Dataset records ->

◇ ◇ ◇

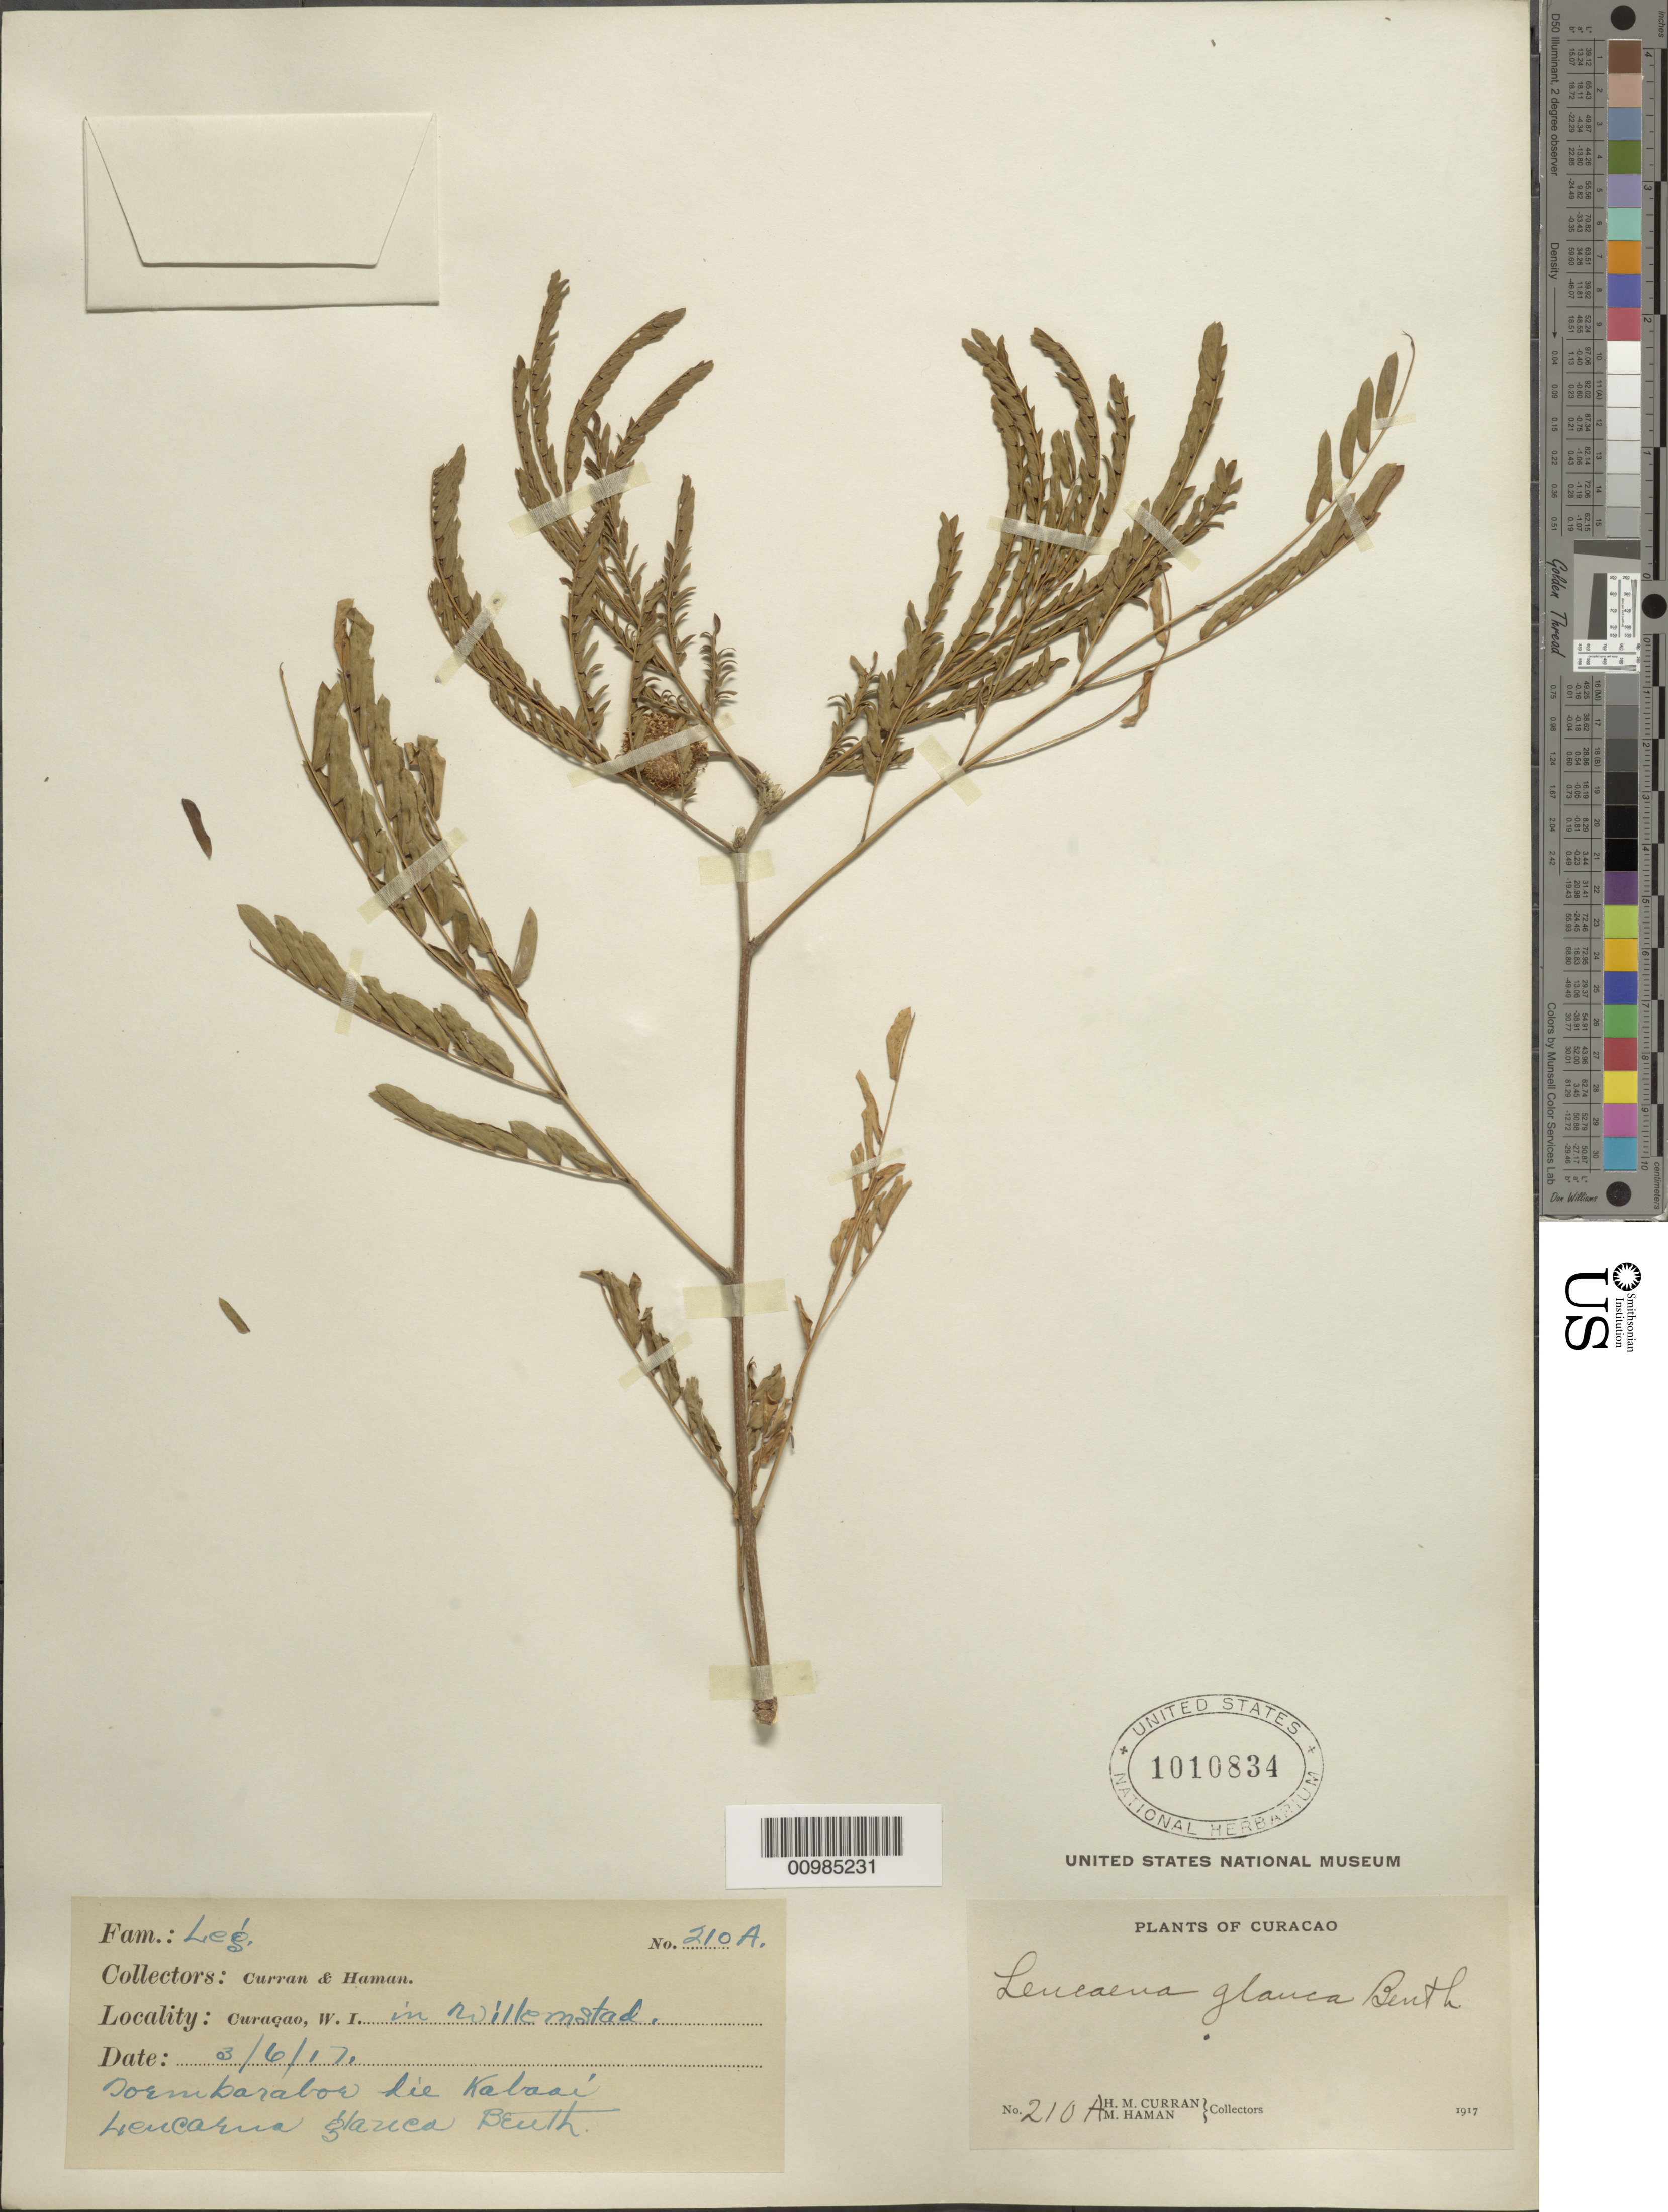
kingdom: Plantae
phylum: Tracheophyta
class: Magnoliopsida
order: Fabales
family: Fabaceae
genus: Leucaena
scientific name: Leucaena leucocephala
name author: (Lam.) de Wit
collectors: H. M. Curran & M. Haman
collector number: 210A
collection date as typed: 06 Mar 1917 or 03 Jun 1917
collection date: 1917-03-06 or 1917-06-03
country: Curaçao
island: Curaçao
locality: In Willemstad.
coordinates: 0 N, 0 E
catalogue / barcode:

◇ ◇ ◇

The task -> Return every line of the listing above without alteration, leaving out the pictures.

Response ->
kingdom: Plantae
phylum: Tracheophyta
class: Magnoliopsida
order: Fabales
family: Fabaceae
genus: Leucaena
scientific name: Leucaena leucocephala
name author: (Lam.) de Wit
collectors: H. M. Curran & M. Haman
collector number: 210A
collection date as typed: 06 Mar 1917 or 03 Jun 1917
collection date: 1917-03-06 or 1917-06-03
country: Curaçao
island: Curaçao
locality: In Willemstad.
coordinates: 0 N, 0 E
catalogue / barcode:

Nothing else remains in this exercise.